Innovative public project showcases ways to make buildings more resilient to flooding

A woman is carried during flooding in Houston, Texas in 2017. Credit Zachary West / National Guard

Experts have devised a fascinating and innovative way to showcase the impacts of flooding and help drive fresh perspectives on helping combat the threat for properties of all types,  through Lego.

A team of experts, including Dr Peter Melville-Shreeve from the University of Exeter, have co-developed a pioneering new LEGO serious play model, that allows the public to think about new and effective ways to make buildings more resilient to flooding.

Called the LEGO Flood House set, the kit showcases the difference between two terrace houses – one that has no flood defences and the other that can deploy measures such as flood doors, deployable barriers, and automatic airbricks.

The idea behind the set is to demonstrate some off the novel  ways smart design can protect buildings and homes from the devastating impacts of flooding, as well as showcase idea to make them more resilient.

The project comes as figures show that one on four homes across the UK are at risk of flooding – and the impact of such events can be both severe and long lasting.

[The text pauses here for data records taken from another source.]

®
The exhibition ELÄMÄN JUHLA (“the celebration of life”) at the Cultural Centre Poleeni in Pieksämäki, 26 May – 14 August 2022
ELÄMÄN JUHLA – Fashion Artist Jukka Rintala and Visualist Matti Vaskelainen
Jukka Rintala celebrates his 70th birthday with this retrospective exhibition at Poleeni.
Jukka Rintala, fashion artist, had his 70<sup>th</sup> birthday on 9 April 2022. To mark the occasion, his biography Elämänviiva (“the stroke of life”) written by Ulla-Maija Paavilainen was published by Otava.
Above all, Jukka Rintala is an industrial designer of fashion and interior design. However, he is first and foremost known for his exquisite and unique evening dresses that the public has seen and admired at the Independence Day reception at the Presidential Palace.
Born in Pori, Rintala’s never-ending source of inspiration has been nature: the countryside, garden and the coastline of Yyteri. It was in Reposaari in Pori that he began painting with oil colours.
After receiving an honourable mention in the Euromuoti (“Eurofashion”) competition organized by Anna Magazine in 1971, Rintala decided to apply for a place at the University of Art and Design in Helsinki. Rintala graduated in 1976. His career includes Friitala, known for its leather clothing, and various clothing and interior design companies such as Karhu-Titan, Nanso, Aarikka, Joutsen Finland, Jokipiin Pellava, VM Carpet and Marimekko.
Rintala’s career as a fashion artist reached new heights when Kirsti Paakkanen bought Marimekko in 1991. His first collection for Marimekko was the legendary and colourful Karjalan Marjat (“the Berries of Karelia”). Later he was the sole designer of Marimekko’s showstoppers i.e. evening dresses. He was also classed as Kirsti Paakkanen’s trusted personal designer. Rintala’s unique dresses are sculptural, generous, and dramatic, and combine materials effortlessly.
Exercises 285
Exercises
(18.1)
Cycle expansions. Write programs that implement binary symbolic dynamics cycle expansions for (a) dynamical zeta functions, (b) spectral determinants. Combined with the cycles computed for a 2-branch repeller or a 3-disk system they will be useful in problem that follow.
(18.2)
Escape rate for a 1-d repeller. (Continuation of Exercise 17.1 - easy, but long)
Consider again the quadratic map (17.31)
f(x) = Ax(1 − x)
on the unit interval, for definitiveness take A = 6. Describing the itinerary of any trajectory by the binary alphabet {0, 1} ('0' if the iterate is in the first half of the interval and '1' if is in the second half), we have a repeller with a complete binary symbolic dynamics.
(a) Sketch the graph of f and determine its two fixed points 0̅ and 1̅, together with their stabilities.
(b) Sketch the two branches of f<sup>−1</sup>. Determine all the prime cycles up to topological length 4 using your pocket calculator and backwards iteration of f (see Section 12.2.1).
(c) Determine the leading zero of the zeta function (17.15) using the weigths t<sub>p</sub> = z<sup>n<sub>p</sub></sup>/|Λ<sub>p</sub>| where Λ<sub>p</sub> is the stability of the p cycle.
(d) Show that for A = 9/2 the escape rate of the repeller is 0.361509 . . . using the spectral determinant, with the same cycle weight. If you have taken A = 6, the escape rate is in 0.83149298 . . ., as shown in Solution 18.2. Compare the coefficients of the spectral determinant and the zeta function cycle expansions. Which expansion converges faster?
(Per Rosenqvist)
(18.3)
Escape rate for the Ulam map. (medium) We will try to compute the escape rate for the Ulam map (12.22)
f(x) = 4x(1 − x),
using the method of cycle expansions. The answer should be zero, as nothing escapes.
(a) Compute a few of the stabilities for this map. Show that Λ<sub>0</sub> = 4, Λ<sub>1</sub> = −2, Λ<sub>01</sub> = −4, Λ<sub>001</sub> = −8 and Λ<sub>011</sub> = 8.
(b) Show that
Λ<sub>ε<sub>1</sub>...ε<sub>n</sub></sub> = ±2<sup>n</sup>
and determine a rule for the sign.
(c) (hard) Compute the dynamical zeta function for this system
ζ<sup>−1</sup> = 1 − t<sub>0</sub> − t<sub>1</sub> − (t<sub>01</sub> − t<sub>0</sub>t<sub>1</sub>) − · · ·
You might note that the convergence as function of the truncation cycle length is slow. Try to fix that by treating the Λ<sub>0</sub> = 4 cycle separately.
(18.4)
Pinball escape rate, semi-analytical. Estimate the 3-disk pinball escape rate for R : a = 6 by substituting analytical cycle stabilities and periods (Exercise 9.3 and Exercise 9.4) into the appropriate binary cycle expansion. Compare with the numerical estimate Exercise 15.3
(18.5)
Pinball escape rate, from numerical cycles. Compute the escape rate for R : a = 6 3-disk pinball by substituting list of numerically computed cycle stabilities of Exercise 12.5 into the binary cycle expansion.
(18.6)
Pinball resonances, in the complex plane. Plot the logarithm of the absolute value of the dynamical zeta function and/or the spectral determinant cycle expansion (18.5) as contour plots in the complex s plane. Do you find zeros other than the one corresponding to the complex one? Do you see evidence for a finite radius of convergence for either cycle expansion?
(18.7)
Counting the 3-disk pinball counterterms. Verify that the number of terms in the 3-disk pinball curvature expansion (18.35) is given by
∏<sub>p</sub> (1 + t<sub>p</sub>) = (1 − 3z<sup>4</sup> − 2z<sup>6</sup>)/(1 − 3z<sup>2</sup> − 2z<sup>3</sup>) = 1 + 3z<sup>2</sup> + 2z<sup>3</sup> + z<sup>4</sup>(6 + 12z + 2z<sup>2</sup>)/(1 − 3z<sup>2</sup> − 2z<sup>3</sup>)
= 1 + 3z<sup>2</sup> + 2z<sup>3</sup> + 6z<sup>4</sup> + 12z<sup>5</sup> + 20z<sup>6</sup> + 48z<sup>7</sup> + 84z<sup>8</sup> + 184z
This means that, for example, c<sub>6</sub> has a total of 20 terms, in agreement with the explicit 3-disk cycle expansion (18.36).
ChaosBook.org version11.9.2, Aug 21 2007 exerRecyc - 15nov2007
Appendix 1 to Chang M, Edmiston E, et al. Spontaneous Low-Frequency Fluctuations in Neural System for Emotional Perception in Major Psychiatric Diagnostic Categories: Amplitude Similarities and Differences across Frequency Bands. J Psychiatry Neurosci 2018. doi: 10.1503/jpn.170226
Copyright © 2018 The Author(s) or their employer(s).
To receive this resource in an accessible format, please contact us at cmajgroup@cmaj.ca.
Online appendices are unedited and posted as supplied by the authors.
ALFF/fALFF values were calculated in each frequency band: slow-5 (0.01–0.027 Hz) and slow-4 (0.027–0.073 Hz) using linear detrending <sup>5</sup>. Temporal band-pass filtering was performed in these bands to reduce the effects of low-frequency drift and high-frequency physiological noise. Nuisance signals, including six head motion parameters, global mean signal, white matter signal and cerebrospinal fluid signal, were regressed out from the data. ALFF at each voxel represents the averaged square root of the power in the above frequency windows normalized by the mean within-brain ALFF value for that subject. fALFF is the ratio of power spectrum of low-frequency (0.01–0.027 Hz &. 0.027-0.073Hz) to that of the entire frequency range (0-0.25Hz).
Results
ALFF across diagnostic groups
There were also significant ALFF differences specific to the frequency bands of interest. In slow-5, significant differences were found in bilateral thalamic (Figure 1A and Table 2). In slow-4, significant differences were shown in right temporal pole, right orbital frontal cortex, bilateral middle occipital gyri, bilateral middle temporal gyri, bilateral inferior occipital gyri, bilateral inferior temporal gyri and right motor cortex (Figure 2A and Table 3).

With flood risk increasing as a result of climate change, the team behind the project believe it is crucial to find creative ways to communicate the risks, and also inspire the next generation of problem solvers.

Crucially, the project team suggest that with Property Flood Resilience (PFR) measures remaining an integral tool against the impact of flooding, it is vital to educate and inform the public understand what measures can be taken themselves.

Dr Melville-Shreeve from the University of Exeter said”: “Flooding is an increasing reality for many people which is being exacerbated by climate change. The reality is that we can build flood defences, but they will not protect every home as winter storms become more intense and frequent. 

“In the future we need to adapt, and that’s what this LEGO set is all about – helping people visualise some of the ways they can protect against flooding and even ways in which they can prevent flooding for others with some changes in the home and garden, like making gardens permeable again.”

The LEGO Flood House set is the latest project from Blue Heart initiative.  Started in 2021, the six year project is designed to both provide a more detailed understanding of local water catchment and how it works, as well as mitigate the impact of flooding caused by climate change through technology. The main design work has been undertaken by Dr Ed Barsley from The Environmental Design Studio (

Blue Heart will build a smart integrated water management system that gives warning of heavy rainfall, will calculate the most the optimum response and issue flood warnings and alerts where necessary. This technology will trigger watercourses, ponds and lakes to release water so they are ready to contain incoming storm water. Homes and businesses will benefit from better flood mitigation.

Led by East Sussex County Council, the project is supported by the University of Exeter and partners with a host of groups and agencies including the  Environment Agency, Pevensey and Cuckmere Water Level Management Board, Eastbourne Borough Council, Wealden District Council and Southern Water.